La formation américaine emmenée par un Tom Morello au sommet  a offert une prestation en forme de plaidoyer anti-Trump lors de la première journée du festival. Compte-rendu et galerie photos de ces premières heures passées dans la prairie du Brabant flamand avant la prestation de Arcade Fire. 

ProphetsOfRagecopyrightMathieu Golinvaux

Voir  des membres de Rage Against The Machine, Public Enemy et Cypress Hill, soit trois des groupes les plus influents des années 90,  réunis sur une même scène, c’est déjà un spectacle inédit. Mais les entendre pendant septante-cinq minutes réinventer les flamboyants brûlots de leur répertoire respectif, c’est le genre d’émotion rare qui provoque des frissons des pieds à la tête.  Formé en pleine campagne présidentielle américaine en 2016, Prophets Of Rage (titre d’une chanson du deuxième album de Public Enemy,  It Takes a Nation To Hold Us Back paru en 1988) se produisait ce jeudi  Rock Werchter à l’heure du goûter. Et franchement, on se demande quelle formation sera capable de provoquer de telles scènes d’énergie d’ici la clôture du festival.  C’est que Prophets Of Rage est bien plus qu’un groupe de « vieilles gloires ». « Nous ne nous sommes pas retrouvés au sein de cette formation uniquement par amour de la musique », explique Tom Morello, guitariste et membre fondateur de Rage Against The Machine. « Nous pensons aussi que la musique est un outil, voir une arme, pour changer les choses. »

Fuck Trump

Sur le dos de sa guitare, Morello a scotché le slogan « Fuck Trump » qui, lorsqu’il est dévoilé en milieu de set, déclenche la levée de 80.000 doigts majeurs dans la plaine de Werchter. Prophets Of Rage ne fait pas dans la dentelle. Les membres de ces trois formations emblématiques connues pour leur engagement envoient la purée dès Testify. Ils ne jouent que des tubes. Que du lourd, du  plombé, que du conscientisé. Au hasard, on citera Bombtrack (de Rage Against The Machine), Fight The Power (Public Enemy), Insane In The Brane (Cypress Hill), mais aussi le Jump Around de House Of Pain qui met tout le monde d’accord, sans oublier un vibrant hommage à Chris Cornell, chanteur de Soundgarden disparu le 18 mai dernier). Dans le pit, des jeunes dansent le pogo, des filles s’embrassent, des quadras ont à nouveau envie d’être jeunes.
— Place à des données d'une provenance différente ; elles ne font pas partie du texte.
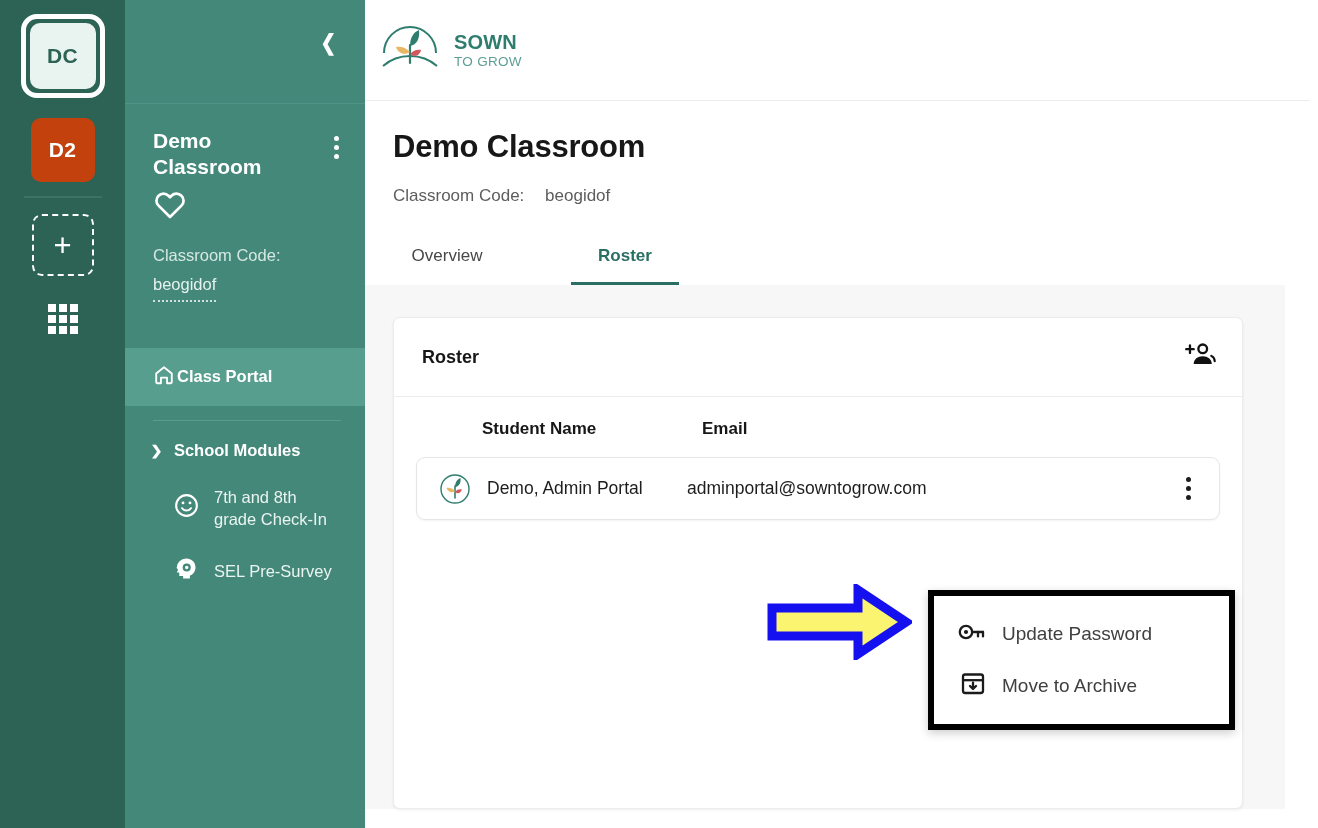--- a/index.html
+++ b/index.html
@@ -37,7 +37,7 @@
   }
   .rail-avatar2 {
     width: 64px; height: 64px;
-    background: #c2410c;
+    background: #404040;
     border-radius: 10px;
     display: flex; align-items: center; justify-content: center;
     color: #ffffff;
C’est la fête, c’est le bordel, c’est le mariage du rock dur et du hip-hop!. Le soleil perce entre les nuages et c’est tout simplement beau.
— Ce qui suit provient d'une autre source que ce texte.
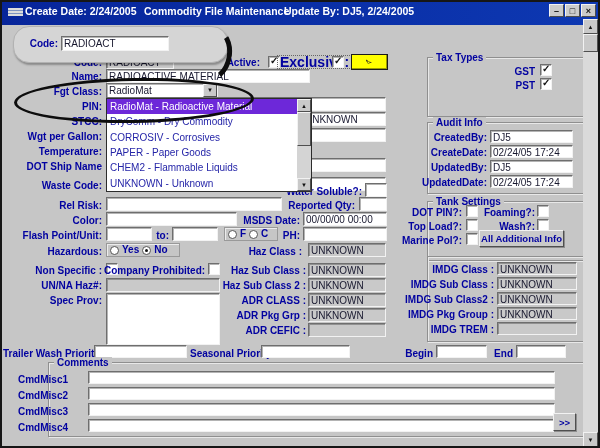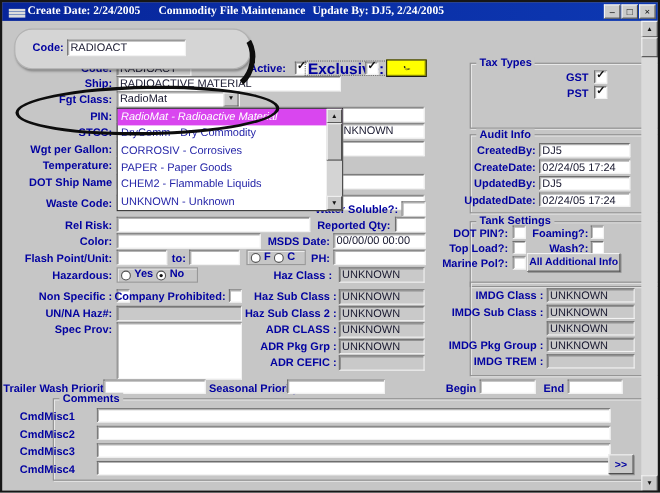--- a/index.html
+++ b/index.html
@@ -7,8 +7,8 @@
          font-family:"Liberation Sans",sans-serif;overflow:hidden;}
   .frame{position:absolute;inset:0;border:2px solid #161616;z-index:60;pointer-events:none;}
   
-  .titlebar{position:absolute;left:2px;top:2px;right:2px;height:17px;
-            background:linear-gradient(90deg,#07259a,#0d38b2);z-index:6;font-family:Liberation Serif, serif;}
+  .titlebar{position:absolute;left:2px;top:2px;right:2px;height:23px;
+            background:linear-gradient(90deg,#07259a,#0d38b2);z-index:6;}
   .ttxt{position:absolute;top:3px;color:#fff;font-weight:bold;font-size:10.5px;white-space:nowrap;}
   .appicon{position:absolute;left:6px;top:6px;width:15px;height:8px;
            background:repeating-linear-gradient(180deg,#dcdcdc 0 2px,#7e93c0 2px 3px);}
La chanson la plus dangereuse

Après avoir enchaîné Know Your Enemy, Bullet In The Head, How I Could Just Kill a Man et Bulls On Parade (excusez du peu), B-Real et Chuck D annoncent la fin du concert avec « la chanson la plus dangereuse qui ait jamais été écrite ». Cette chanson, c’est bien sûr Killing In The Name Of de Rage Against The Machine rerise à l’unisson par le public. Le refrain refrain dit ceci : « Fuck You, je ne ferai pas ce que tu me demandes de faire. » La révolution était en marche ce jeudi à Rock Werchter.